--- Extracted entries ---

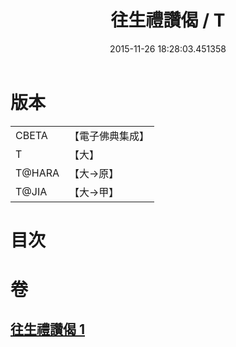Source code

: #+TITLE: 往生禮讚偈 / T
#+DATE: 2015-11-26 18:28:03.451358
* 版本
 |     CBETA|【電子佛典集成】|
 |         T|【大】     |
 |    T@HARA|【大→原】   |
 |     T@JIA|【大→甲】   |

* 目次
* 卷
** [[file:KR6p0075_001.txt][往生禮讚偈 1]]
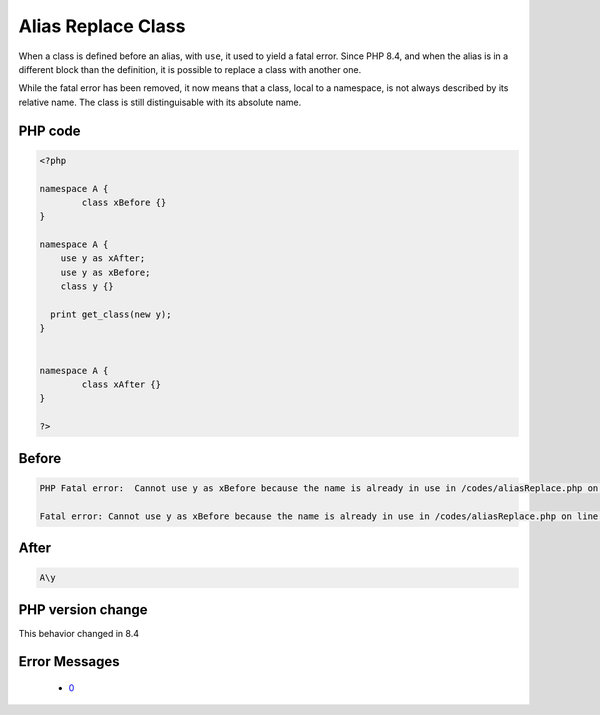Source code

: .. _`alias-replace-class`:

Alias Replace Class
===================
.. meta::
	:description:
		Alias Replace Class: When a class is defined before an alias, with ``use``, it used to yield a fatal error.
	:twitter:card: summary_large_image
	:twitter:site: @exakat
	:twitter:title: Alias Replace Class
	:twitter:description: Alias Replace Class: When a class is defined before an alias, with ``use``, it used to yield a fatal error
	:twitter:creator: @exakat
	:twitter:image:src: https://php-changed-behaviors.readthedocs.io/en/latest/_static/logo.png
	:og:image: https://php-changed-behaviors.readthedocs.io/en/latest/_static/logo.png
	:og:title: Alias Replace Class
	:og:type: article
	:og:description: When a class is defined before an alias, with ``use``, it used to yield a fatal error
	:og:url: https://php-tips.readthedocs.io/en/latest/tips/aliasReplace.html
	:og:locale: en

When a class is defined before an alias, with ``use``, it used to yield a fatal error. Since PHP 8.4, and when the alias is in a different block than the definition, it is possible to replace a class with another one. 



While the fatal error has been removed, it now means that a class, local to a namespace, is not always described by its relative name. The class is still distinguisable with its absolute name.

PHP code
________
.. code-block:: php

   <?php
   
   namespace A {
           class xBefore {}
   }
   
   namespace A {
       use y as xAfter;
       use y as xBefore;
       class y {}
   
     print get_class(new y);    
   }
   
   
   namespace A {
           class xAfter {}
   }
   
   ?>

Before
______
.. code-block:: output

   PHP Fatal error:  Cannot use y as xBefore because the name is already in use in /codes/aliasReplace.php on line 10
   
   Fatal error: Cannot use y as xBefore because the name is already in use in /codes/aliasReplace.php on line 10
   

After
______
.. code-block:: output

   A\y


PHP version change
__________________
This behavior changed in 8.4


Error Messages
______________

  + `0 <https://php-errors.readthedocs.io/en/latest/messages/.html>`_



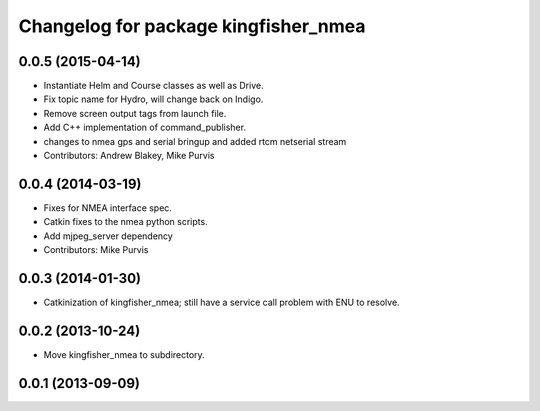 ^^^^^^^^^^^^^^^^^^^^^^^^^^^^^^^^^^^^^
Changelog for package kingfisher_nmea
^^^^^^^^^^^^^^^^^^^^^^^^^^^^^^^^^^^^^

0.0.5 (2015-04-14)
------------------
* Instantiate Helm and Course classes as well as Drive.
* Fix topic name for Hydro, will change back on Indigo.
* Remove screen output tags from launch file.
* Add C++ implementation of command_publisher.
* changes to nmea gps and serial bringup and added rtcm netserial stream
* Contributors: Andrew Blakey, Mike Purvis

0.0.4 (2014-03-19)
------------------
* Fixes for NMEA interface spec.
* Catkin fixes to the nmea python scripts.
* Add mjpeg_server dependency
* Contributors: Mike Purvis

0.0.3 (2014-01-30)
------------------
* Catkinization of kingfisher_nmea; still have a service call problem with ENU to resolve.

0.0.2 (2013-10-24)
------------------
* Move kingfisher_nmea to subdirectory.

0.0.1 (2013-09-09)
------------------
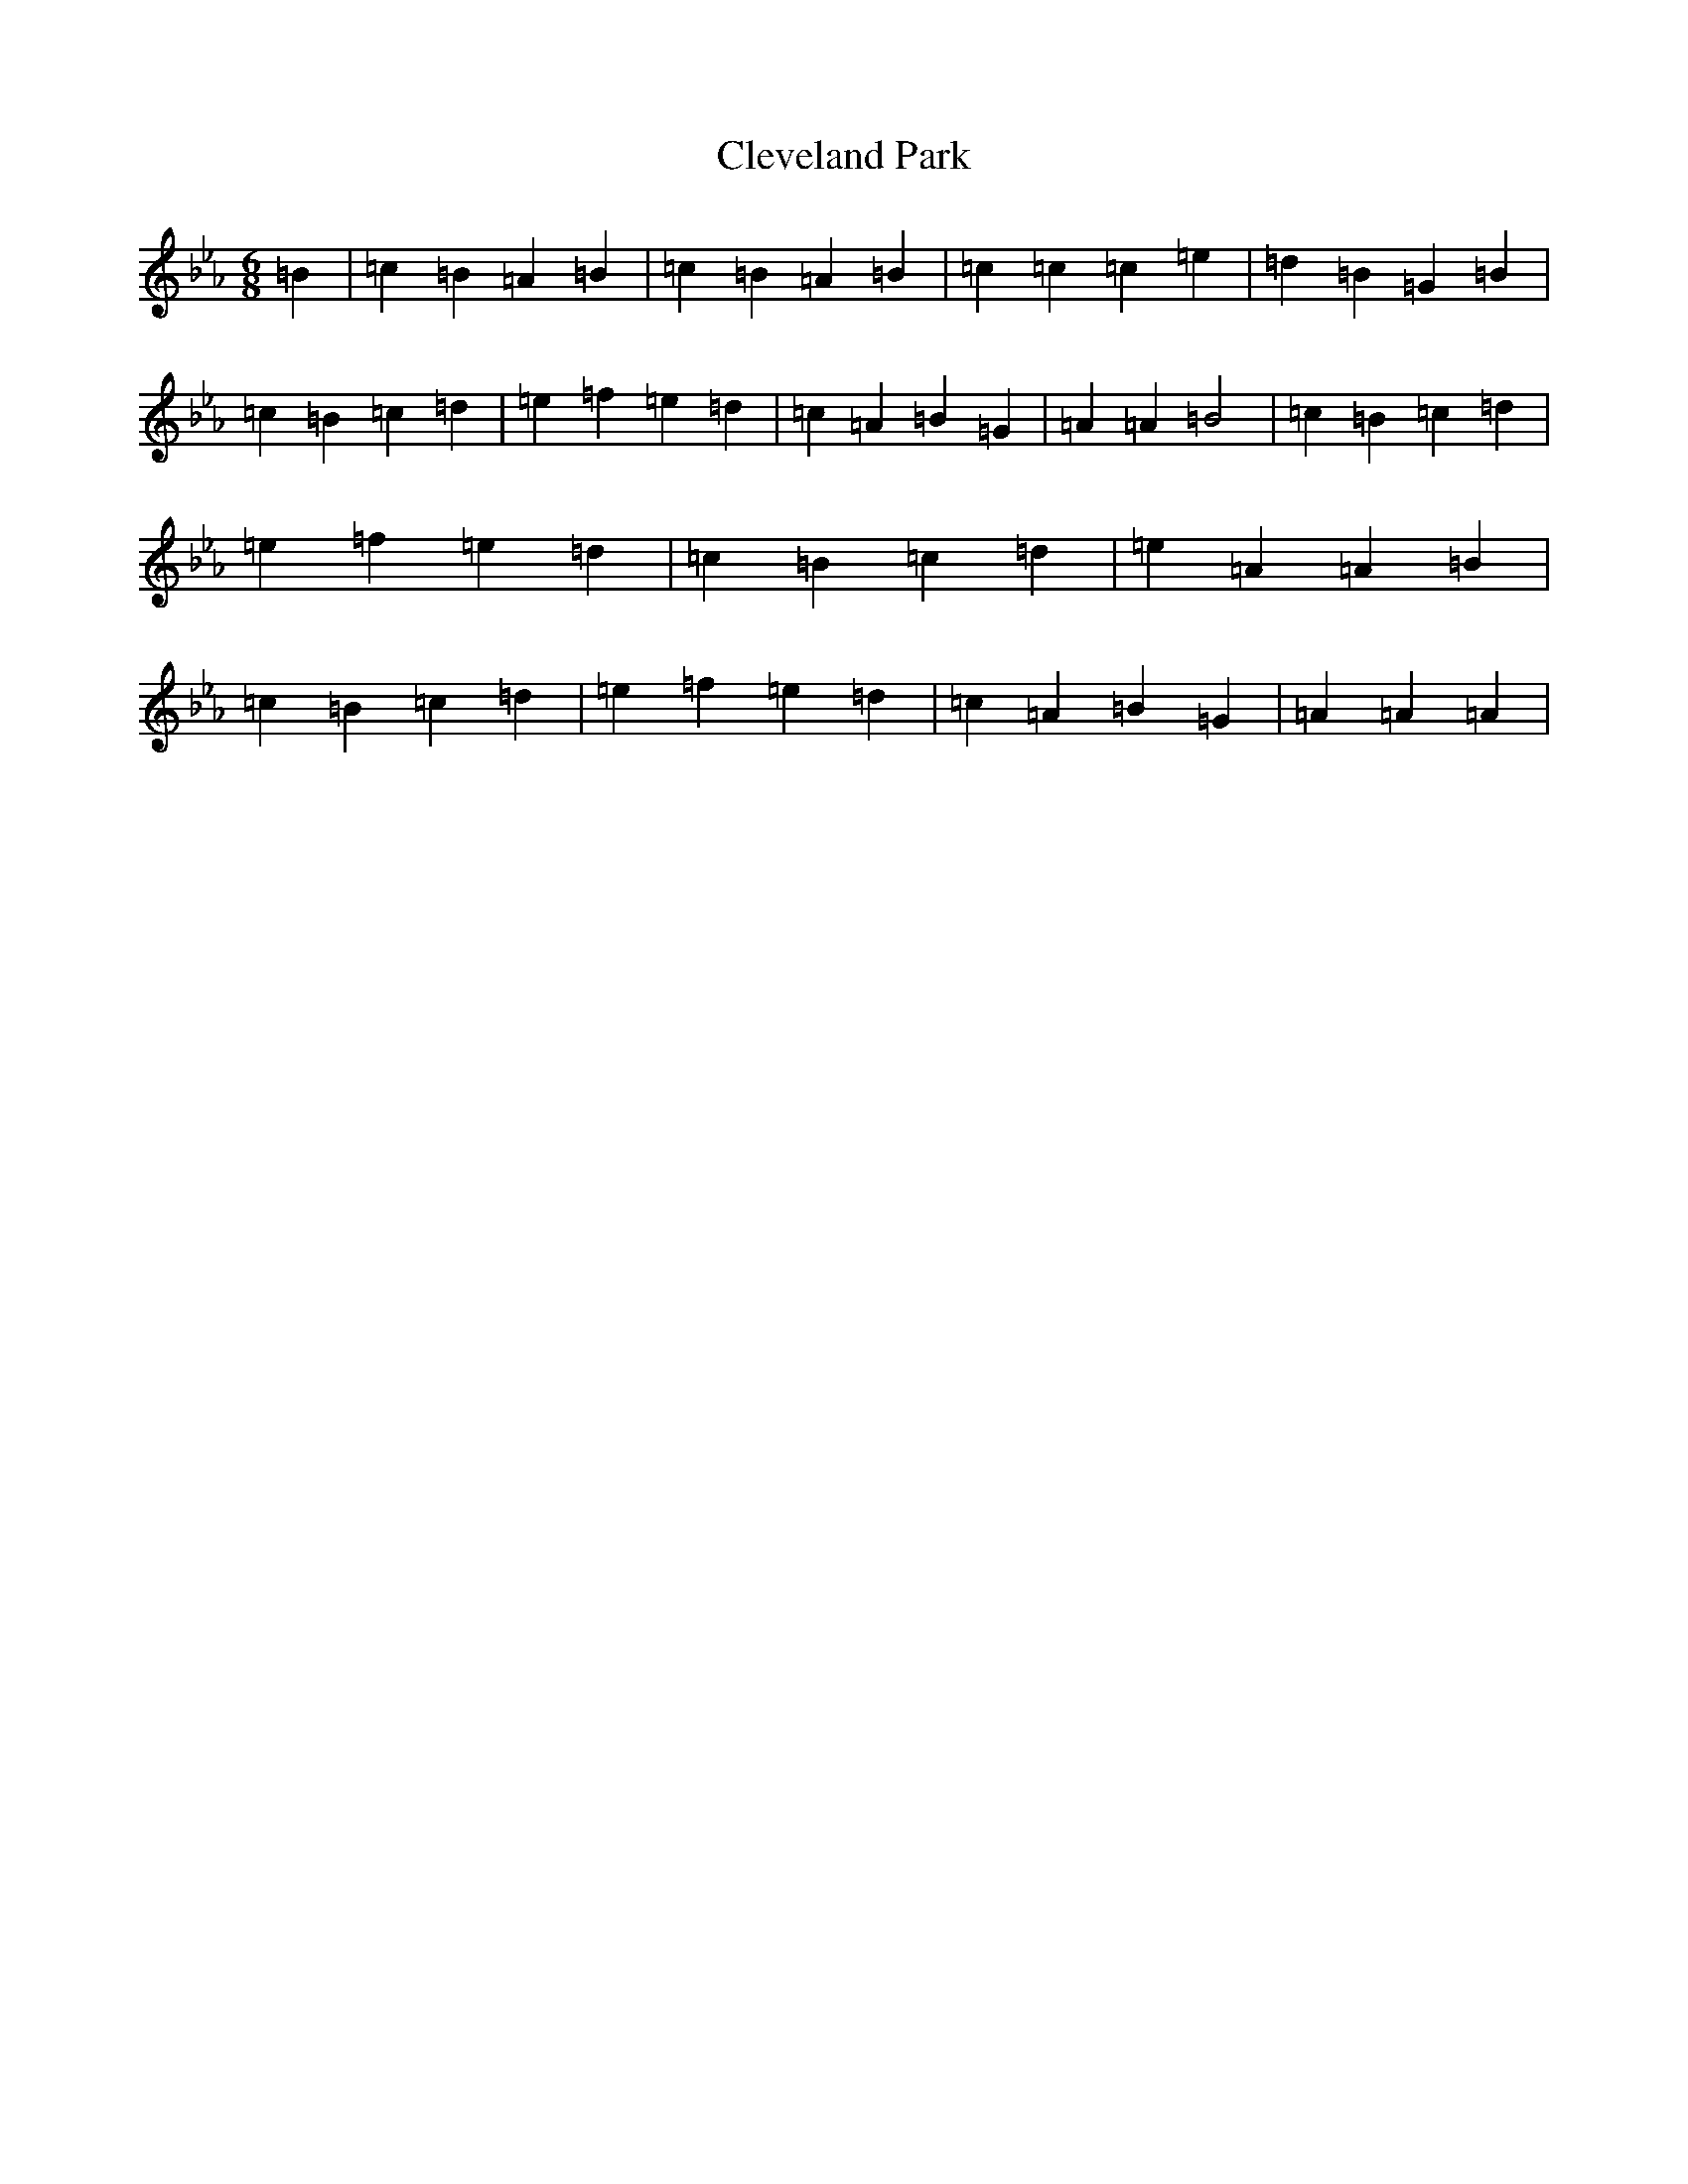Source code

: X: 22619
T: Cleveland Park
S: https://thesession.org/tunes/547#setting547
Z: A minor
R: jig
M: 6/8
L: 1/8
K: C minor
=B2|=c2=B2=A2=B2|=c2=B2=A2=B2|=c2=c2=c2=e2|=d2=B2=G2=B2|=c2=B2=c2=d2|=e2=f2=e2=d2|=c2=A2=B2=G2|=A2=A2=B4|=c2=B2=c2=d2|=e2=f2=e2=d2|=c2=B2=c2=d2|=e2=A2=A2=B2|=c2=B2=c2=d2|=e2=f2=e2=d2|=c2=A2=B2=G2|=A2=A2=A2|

--- What you have to do ---
Set the records down again exactly as given, and leave the pictures out.

--- Output below ---
Source code

: #+TITLE: 往生禮讚偈 / T
#+DATE: 2015-11-26 18:28:03.451358
* 版本
 |     CBETA|【電子佛典集成】|
 |         T|【大】     |
 |    T@HARA|【大→原】   |
 |     T@JIA|【大→甲】   |

* 目次
* 卷
** [[file:KR6p0075_001.txt][往生禮讚偈 1]]
Source code

: .. _`alias-replace-class`:

Alias Replace Class
===================
.. meta::
	:description:
		Alias Replace Class: When a class is defined before an alias, with ``use``, it used to yield a fatal error.
	:twitter:card: summary_large_image
	:twitter:site: @exakat
	:twitter:title: Alias Replace Class
	:twitter:description: Alias Replace Class: When a class is defined before an alias, with ``use``, it used to yield a fatal error
	:twitter:creator: @exakat
	:twitter:image:src: https://php-changed-behaviors.readthedocs.io/en/latest/_static/logo.png
	:og:image: https://php-changed-behaviors.readthedocs.io/en/latest/_static/logo.png
	:og:title: Alias Replace Class
	:og:type: article
	:og:description: When a class is defined before an alias, with ``use``, it used to yield a fatal error
	:og:url: https://php-tips.readthedocs.io/en/latest/tips/aliasReplace.html
	:og:locale: en

When a class is defined before an alias, with ``use``, it used to yield a fatal error. Since PHP 8.4, and when the alias is in a different block than the definition, it is possible to replace a class with another one. 



While the fatal error has been removed, it now means that a class, local to a namespace, is not always described by its relative name. The class is still distinguisable with its absolute name.

PHP code
________
.. code-block:: php

   <?php
   
   namespace A {
           class xBefore {}
   }
   
   namespace A {
       use y as xAfter;
       use y as xBefore;
       class y {}
   
     print get_class(new y);    
   }
   
   
   namespace A {
           class xAfter {}
   }
   
   ?>

Before
______
.. code-block:: output

   PHP Fatal error:  Cannot use y as xBefore because the name is already in use in /codes/aliasReplace.php on line 10
   
   Fatal error: Cannot use y as xBefore because the name is already in use in /codes/aliasReplace.php on line 10
   

After
______
.. code-block:: output

   A\y


PHP version change
__________________
This behavior changed in 8.4


Error Messages
______________

  + `0 <https://php-errors.readthedocs.io/en/latest/messages/.html>`_



 ^^^^^^^^^^^^^^^^^^^^^^^^^^^^^^^^^^^^^
Changelog for package kingfisher_nmea
^^^^^^^^^^^^^^^^^^^^^^^^^^^^^^^^^^^^^

0.0.5 (2015-04-14)
------------------
* Instantiate Helm and Course classes as well as Drive.
* Fix topic name for Hydro, will change back on Indigo.
* Remove screen output tags from launch file.
* Add C++ implementation of command_publisher.
* changes to nmea gps and serial bringup and added rtcm netserial stream
* Contributors: Andrew Blakey, Mike Purvis

0.0.4 (2014-03-19)
------------------
* Fixes for NMEA interface spec.
* Catkin fixes to the nmea python scripts.
* Add mjpeg_server dependency
* Contributors: Mike Purvis

0.0.3 (2014-01-30)
------------------
* Catkinization of kingfisher_nmea; still have a service call problem with ENU to resolve.

0.0.2 (2013-10-24)
------------------
* Move kingfisher_nmea to subdirectory.

0.0.1 (2013-09-09)
------------------
Source code

: X: 22619
T: Cleveland Park
S: https://thesession.org/tunes/547#setting547
Z: A minor
R: jig
M: 6/8
L: 1/8
K: C minor
=B2|=c2=B2=A2=B2|=c2=B2=A2=B2|=c2=c2=c2=e2|=d2=B2=G2=B2|=c2=B2=c2=d2|=e2=f2=e2=d2|=c2=A2=B2=G2|=A2=A2=B4|=c2=B2=c2=d2|=e2=f2=e2=d2|=c2=B2=c2=d2|=e2=A2=A2=B2|=c2=B2=c2=d2|=e2=f2=e2=d2|=c2=A2=B2=G2|=A2=A2=A2|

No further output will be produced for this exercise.